**What this task involves:**
Count the lines in the items below that contain the string "Aggravated". Reply with only the number.

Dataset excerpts
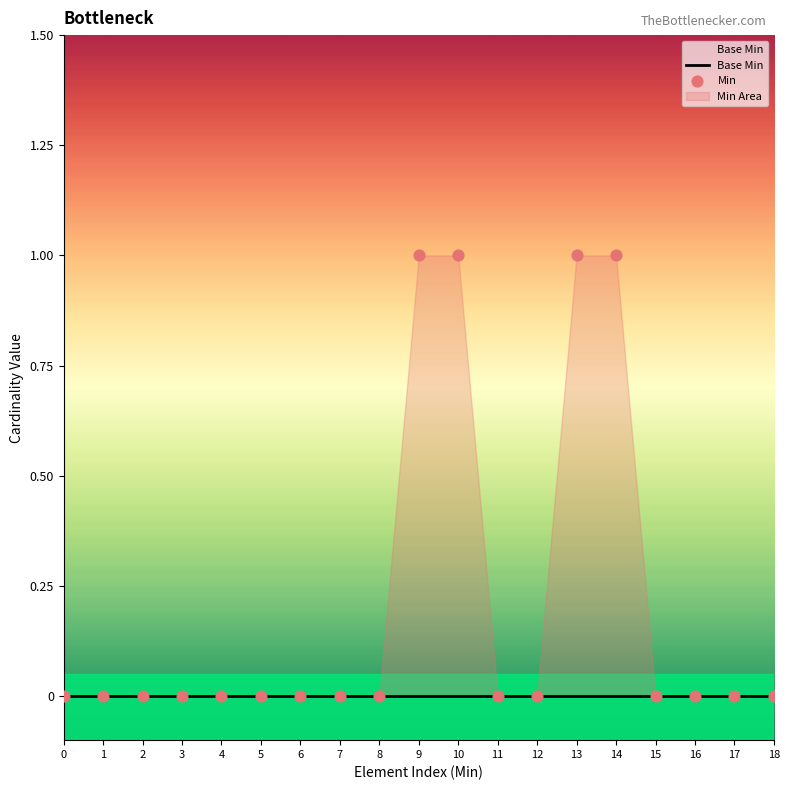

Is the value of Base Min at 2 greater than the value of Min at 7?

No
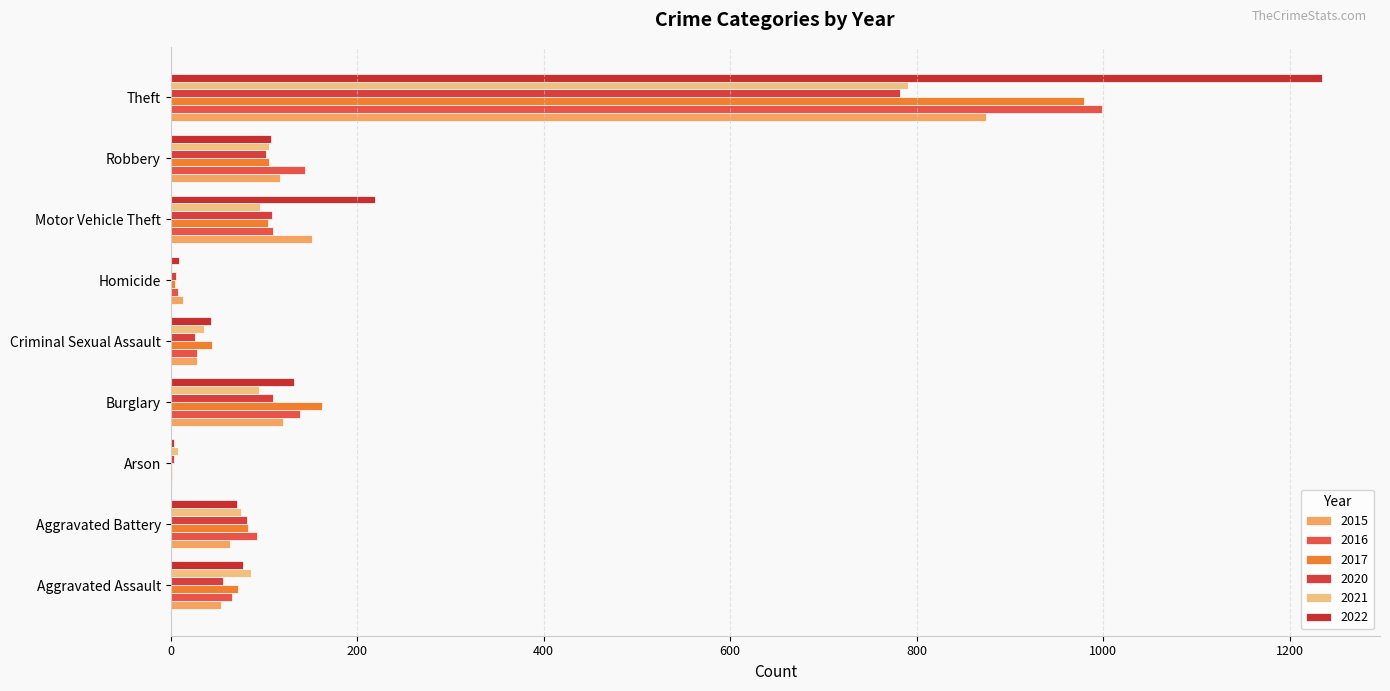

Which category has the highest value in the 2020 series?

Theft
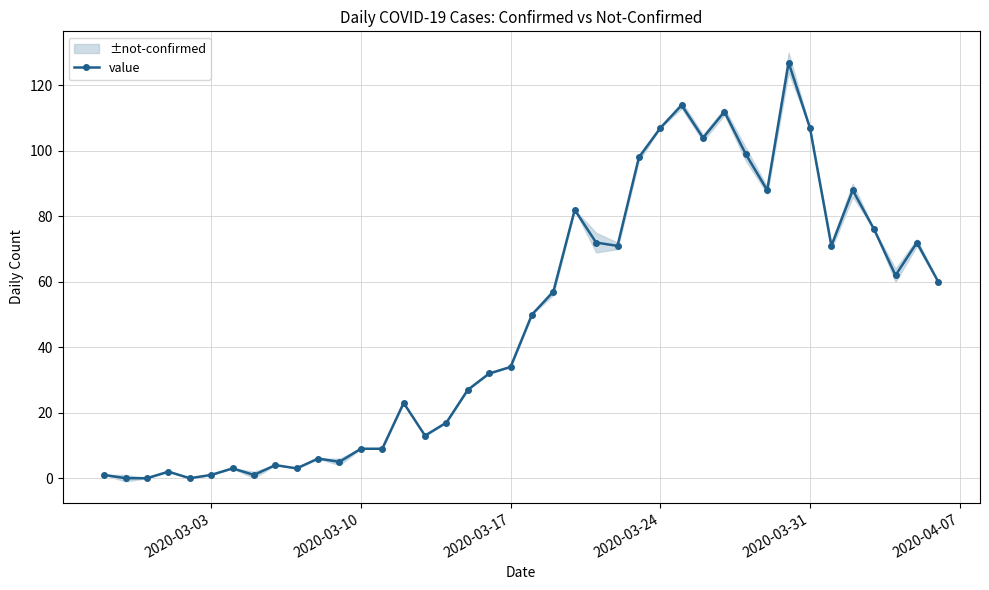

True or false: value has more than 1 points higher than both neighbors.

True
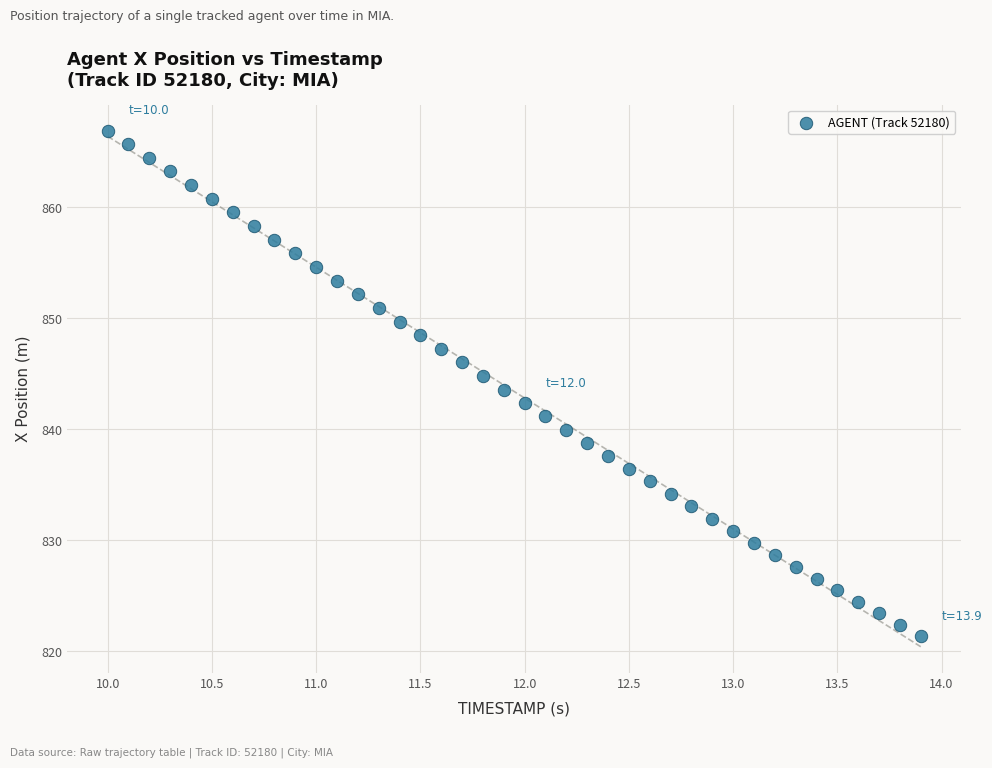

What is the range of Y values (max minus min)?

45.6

...

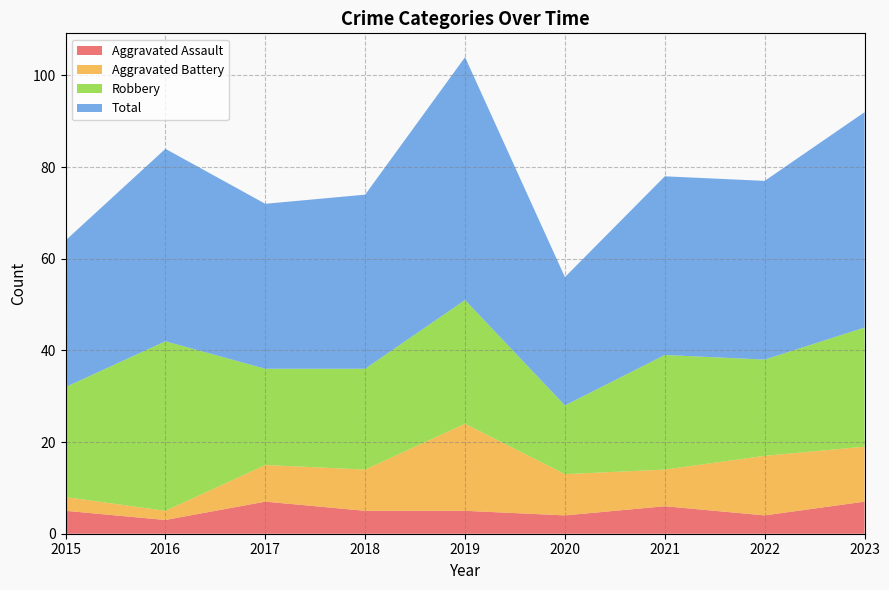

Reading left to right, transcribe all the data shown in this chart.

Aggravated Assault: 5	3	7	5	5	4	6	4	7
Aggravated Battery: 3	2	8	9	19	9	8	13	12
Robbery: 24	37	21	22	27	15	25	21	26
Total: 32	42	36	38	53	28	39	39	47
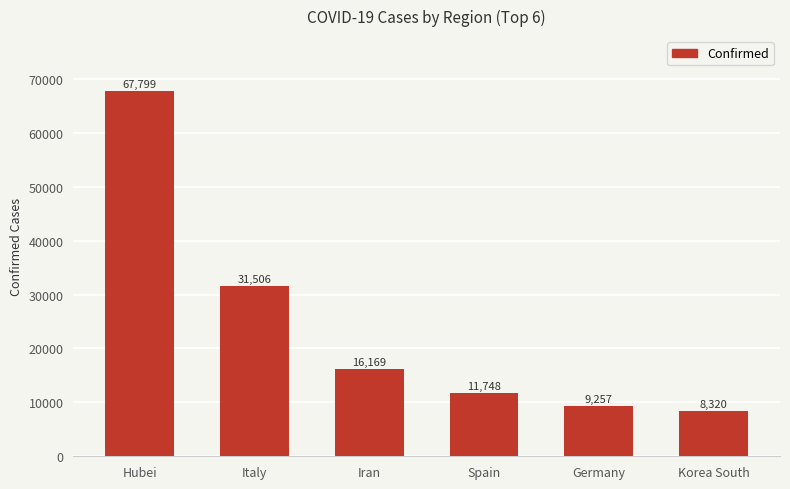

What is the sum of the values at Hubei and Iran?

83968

==

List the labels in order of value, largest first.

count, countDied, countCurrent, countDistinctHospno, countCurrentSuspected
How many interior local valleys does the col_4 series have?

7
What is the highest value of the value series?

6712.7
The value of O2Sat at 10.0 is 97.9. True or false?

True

**Written answer:**
2